A hundred metres past it stood a heavy German anti-tank gun. It had been punched on its side and its blunt muzzle was burried in the snow.
Razin said: ‘When you go watch out for anti-personnel mines. They’ve got three copper whiskers. Tread on those and Meister won’t have a target any more and he wouldn’t want that, would he?’ He looked at Antonov curiously. ‘Now that it’s inevitable, what do you feel?’
‘The same as I always did: I don’t want to kill him.’
‘And he feels the same way?’
‘I don’t know how he feels.’
‘But you think you know.’
‘I should like to have met him in Hamburg,’ Antonov said. ‘In an inn maybe with his friends. His girl-friend perhaps.’
‘How do you know he’s got one?’
‘That girl in the photograph in the German magazine. But as he’s rich and smart and clever he’s probably got lots of girls.’
‘Will you marry Tasya?’
‘Not now, Stalingrad has re-arranged our lives.’
‘It brought you close together on the east bank. You can’t get much closer than that.’
‘You don’t know what happened over there.’
‘You didn’t spent the time discussing Marxism,’ Razin said.
‘In any case, what’s the point of discussing the future? There is no future for one of us, Meister or me. One of us will never even know the outcome of the war.’
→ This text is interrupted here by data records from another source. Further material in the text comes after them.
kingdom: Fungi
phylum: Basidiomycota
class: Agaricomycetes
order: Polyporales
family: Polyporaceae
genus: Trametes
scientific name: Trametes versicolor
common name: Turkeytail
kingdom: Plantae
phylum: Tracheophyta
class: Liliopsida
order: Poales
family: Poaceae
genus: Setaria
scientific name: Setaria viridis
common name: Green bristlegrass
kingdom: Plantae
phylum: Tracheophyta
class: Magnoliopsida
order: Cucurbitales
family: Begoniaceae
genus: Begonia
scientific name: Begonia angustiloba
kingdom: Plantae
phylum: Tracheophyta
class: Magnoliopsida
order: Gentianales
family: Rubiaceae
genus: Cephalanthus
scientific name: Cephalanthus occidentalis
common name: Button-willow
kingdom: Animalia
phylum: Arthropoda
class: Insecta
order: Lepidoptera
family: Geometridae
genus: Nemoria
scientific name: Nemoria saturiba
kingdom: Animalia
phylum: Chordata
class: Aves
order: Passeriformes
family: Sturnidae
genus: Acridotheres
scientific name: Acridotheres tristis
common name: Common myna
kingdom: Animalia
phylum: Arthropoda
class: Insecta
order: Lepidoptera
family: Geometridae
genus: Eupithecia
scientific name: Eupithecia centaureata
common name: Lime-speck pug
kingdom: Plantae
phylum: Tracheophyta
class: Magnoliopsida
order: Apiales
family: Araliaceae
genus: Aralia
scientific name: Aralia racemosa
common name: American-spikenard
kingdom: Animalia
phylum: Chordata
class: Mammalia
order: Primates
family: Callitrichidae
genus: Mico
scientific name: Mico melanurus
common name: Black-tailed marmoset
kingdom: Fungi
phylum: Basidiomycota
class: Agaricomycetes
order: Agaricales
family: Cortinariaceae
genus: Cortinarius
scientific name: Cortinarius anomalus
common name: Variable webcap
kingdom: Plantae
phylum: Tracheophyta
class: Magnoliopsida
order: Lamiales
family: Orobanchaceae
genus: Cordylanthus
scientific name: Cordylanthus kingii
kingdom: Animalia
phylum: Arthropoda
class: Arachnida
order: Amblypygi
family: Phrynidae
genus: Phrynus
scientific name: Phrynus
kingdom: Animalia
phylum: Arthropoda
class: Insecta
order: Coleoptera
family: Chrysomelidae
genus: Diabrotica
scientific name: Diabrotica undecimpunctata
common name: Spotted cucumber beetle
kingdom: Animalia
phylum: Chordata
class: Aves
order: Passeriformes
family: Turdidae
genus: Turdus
‘We’ll win,’ Razin said. ‘Russia and her enemies will win.’
‘Enemies?’
‘Have you forgotten? Before Germany attacked us Britain and America were our enemies. Imperialists, capitalists. It’s only the Germans who have made them our allies.’
‘Do you think they will become enemies again when all this is over?’
‘It’s a possibility,’ Razin said. He picked up the rifle he had brought with him from the east bank and began to clean it. ‘A distinct possibility.’
‘You make it sound as if we’re fighting for nothing.’
‘We fought,’ Razin said, ‘because we had to.’
‘I would like to think there was some glory in it somewhere.’
Razin said: ‘Glory is for gravestones.’
‘Maybe we’re fighting to end all wars. Maybe people will look back upon Stalingrad and think, “Nothing was worth that. Nothing like that must ever happen again.’”
‘Or maybe they’ll say, “Stalingrad? Where was that? What happened there?’”
‘I want to believe that I’ve got to kill Meister for a reason.’
Razin leaned his rifle against the wall. ‘You’re forcing my hand,’ he said. ‘The important thing is that there isn’t any reason: you don’t want to kill each other.’
Antonov gazed into a time when there was no war and saw Meister sitting in an inn covered with an envelope of snow. He was drinking beer from a tankard and smiling at the girl in the photograph. He looked closer and the young man wasn’t Meister, it was himself.
* * *
Lanz emerged from the rest-room of the bathhouse carrying the dead soldier’s rifle. It was an SVT1938 fitted with a telescopic sight; the soldier had been a sniper too.
He sat close to the pipes on the wall, hissing with steam since he had lit the boiler downstairs, and examined it.
Meister, sitting half way down the tier of marble benches, said: ‘They did away with those last year. They were too light, too fragile.’
‘But pretty,’ Lanz said, running his finger along the cleaning rod fitted to the side of the stock instead of underneath it. He lit a Russian cigarette, a Kazbeck, and inhaled, grimacing. ‘So which of you is going hunting?’
‘Whoever makes a move becomes a target. Even if it’s snowing.’
‘You or him?’
‘Both of us?’
‘Well for God’s sake get it over with,’ Lanz said. ‘This is no way to spend Christmas Eve.’
‘You wanted to stretch it out not so long ago.’
‘And now I want an end to it. An end to the siege. An end to the war. Goodbye Russia. Hallo Berlin.’